__ASSIGNMENT 1__: Reproduce the recollection starting with "65 years ago, I" and going on through "Poowong butter factory.", swapping "Grandpa" for "Grandfather".
__ASSIGNMENT 2__: Summarize the recollection in three sentences.

SELECTED EXTRACT Start Marker

65 years ago, I often climbed into bed with my Grandpa, who slept in the room across the hall. He was a wonderful storyteller, ever ready to lead me into the wonderous adventures of his own early childhood. Tales of clearing tall timber in Gippsland, about huge, vaguely controlled burns, subsequent windrows of potatoes, the first dairy cows purchased, a growing herd, frosty, barefoot mornings in the milking shed, surplus milk going to the Poowong butter factory.
I absorbed stories of family tragedy, his late-night trek through a dark, trackless bush to fetch the midwife, the loss of a young life, a small coffin in a darkened front room! He showed me a faint scar running across and down the sides of his nose. He told of a sliver of tin, thrown high by his brother leaving his nose hanging by the septum and of another neighbourly dash for medical help, stitches and eventual bragging rights! He retold of the day he returned from school to find the house burnt, a pile of smouldering timber, the tears at the loss of his teddy!
The neighbours took in the whole family – there were eight children and the subsequent town project over the next few months to rebuild the house. Donated or loaned furnishings – he remembered a new teddy!
There were snakes, huge ones slithering into and through his life. One was found in his sister’s bed, another underneath the Coolgardie meat safe on the back verandah. Many years later I witnessed Grandpa, loaded shotgun across his knees, sitting in our lounge closely watching a saucer of milk placed to entice a Tiger’ out from a crack near the fireplace.
And then there were the black jelly beans – a bag full, kept high on a shelf in his wardrobe. My efforts to increase the ration achieved a broken chair and a smacked bottom.
As I got older the stories moved to the verandah and refocused on living in Ballarat, his worldview and his political interests.
With the death of his daughter, he abandoned Christianity for Communism, explaining to me “…to punish God for abandoning him.” He maintained a commitment to charitable works, but his context broadened dramatically. He threw himself into the Jewish Welfare Society, helping to resettle refugees fleeing Nazi Germany. He followed the Indian Independence Movement, calls for Aboriginal Citizenship and the impacts of the Depression.
He remained a ‘concerned, vocal citizen’ throughout his life, ever writing letters to The Argus and The Age’s Editor, and I suspect would have been ashamed of the notion of “the quiet Australian”, the government’s leadership failures, rampant corporate greed and the disengaged electorate.

SELECTED EXTRACT End Marker
EXTRACTED ENTRIES Start Marker

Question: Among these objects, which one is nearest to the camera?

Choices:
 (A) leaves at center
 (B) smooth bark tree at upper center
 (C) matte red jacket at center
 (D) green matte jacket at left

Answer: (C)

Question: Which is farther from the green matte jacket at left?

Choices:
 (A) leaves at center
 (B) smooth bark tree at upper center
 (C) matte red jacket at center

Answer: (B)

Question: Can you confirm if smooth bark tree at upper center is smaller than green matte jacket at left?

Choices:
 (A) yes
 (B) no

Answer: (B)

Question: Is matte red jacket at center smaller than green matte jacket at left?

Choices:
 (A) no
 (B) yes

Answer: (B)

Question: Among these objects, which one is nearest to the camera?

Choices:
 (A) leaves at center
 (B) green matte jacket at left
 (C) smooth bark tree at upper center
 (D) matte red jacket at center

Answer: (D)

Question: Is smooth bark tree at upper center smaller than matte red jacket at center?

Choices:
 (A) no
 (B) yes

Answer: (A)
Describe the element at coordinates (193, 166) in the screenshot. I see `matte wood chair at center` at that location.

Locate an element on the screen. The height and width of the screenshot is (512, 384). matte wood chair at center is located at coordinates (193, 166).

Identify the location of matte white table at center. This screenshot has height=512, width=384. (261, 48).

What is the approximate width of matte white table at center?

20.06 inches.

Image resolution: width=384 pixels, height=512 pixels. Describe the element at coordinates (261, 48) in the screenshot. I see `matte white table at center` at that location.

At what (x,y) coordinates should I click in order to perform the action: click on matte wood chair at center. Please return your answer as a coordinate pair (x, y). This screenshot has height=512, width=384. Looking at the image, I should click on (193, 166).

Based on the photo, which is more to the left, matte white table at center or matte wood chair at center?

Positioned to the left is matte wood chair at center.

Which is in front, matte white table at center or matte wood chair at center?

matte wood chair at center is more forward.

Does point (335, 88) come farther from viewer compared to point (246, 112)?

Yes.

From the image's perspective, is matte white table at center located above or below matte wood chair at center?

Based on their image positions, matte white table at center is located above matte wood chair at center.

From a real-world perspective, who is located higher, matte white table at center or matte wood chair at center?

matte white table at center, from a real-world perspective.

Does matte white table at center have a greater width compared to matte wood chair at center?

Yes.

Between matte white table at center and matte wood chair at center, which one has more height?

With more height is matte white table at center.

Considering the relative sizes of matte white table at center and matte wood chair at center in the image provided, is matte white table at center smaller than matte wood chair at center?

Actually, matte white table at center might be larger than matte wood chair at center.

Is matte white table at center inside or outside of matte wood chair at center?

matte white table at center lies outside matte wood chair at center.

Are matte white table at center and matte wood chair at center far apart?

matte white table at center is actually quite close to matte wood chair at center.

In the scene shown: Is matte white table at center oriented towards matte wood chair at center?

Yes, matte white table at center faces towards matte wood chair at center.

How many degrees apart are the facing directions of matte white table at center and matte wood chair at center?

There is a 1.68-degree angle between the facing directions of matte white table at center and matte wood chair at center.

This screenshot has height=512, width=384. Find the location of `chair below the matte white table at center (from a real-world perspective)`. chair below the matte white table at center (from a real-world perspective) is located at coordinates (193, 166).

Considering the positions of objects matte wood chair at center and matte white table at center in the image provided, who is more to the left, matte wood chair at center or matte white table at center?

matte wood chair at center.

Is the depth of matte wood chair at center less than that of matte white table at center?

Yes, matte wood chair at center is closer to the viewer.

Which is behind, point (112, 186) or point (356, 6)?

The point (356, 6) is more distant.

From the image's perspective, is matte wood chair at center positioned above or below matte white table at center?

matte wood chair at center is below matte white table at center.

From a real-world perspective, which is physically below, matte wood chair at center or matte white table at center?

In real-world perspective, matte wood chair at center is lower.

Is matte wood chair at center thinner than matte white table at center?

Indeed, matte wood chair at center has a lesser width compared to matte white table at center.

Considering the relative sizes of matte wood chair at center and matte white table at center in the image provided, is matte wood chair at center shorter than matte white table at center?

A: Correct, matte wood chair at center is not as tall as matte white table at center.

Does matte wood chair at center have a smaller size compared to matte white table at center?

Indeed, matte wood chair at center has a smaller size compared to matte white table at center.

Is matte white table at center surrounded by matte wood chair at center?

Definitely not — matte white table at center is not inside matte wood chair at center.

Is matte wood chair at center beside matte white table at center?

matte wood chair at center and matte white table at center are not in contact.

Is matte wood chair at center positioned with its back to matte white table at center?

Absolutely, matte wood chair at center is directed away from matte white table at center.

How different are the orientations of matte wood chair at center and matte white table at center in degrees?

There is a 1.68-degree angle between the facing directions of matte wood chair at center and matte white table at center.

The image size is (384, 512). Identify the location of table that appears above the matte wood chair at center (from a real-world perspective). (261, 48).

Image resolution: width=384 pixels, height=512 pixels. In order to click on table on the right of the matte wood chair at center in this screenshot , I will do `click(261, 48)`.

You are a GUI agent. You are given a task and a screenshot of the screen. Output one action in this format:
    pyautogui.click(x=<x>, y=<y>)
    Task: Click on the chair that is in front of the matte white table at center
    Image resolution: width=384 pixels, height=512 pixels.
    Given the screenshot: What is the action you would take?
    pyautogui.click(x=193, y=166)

EXTRACTED ENTRIES End Marker

__FINAL ANSWER 1__:
65 years ago, I often climbed into bed with my Grandfather, who slept in the room across the hall. He was a wonderful storyteller, ever ready to lead me into the wonderous adventures of his own early childhood. Tales of clearing tall timber in Gippsland, about huge, vaguely controlled burns, subsequent windrows of potatoes, the first dairy cows purchased, a growing herd, frosty, barefoot mornings in the milking shed, surplus milk going to the Poowong butter factory.

__FINAL ANSWER 2__: Sixty-five years ago, Grandpa told stories of his early childhood, including clearing timber in Gippsland, dairy farming, family tragedy, an injury to his nose, the house burning down, and snakes. As the narrator grew older, the stories moved to the verandah and turned to living in Ballarat, his worldview and his politics. After his daughter's death he abandoned Christianity for Communism, worked with the Jewish Welfare Society to resettle refugees from Nazi Germany, and remained a concerned, vocal citizen who wrote letters to newspaper editors throughout his life.